What you should do | Go through the listing below from its first line and repeat each line exactly, ending at the line containing "- Mysql uptime" and including it.

--- Records for this exercise ---

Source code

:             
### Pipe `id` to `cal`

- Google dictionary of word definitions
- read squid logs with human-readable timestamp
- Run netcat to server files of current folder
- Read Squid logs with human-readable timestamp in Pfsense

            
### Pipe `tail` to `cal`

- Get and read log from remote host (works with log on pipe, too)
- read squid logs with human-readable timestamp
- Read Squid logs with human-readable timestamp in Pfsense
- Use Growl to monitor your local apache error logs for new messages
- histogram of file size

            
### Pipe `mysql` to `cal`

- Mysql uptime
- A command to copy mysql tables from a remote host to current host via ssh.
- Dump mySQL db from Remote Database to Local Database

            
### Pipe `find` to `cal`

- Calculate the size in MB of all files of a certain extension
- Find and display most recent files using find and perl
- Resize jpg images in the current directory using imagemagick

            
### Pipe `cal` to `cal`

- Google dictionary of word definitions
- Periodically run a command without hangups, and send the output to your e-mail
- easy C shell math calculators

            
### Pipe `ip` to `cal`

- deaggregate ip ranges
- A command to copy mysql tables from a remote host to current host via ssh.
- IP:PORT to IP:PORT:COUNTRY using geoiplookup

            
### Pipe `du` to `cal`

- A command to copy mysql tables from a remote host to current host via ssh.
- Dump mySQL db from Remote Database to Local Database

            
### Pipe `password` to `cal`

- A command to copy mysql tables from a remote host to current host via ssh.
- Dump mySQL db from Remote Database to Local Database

---

Result |
Source code

:             
### Pipe `id` to `cal`

- Google dictionary of word definitions
- read squid logs with human-readable timestamp
- Run netcat to server files of current folder
- Read Squid logs with human-readable timestamp in Pfsense

            
### Pipe `tail` to `cal`

- Get and read log from remote host (works with log on pipe, too)
- read squid logs with human-readable timestamp
- Read Squid logs with human-readable timestamp in Pfsense
- Use Growl to monitor your local apache error logs for new messages
- histogram of file size

            
### Pipe `mysql` to `cal`

- Mysql uptime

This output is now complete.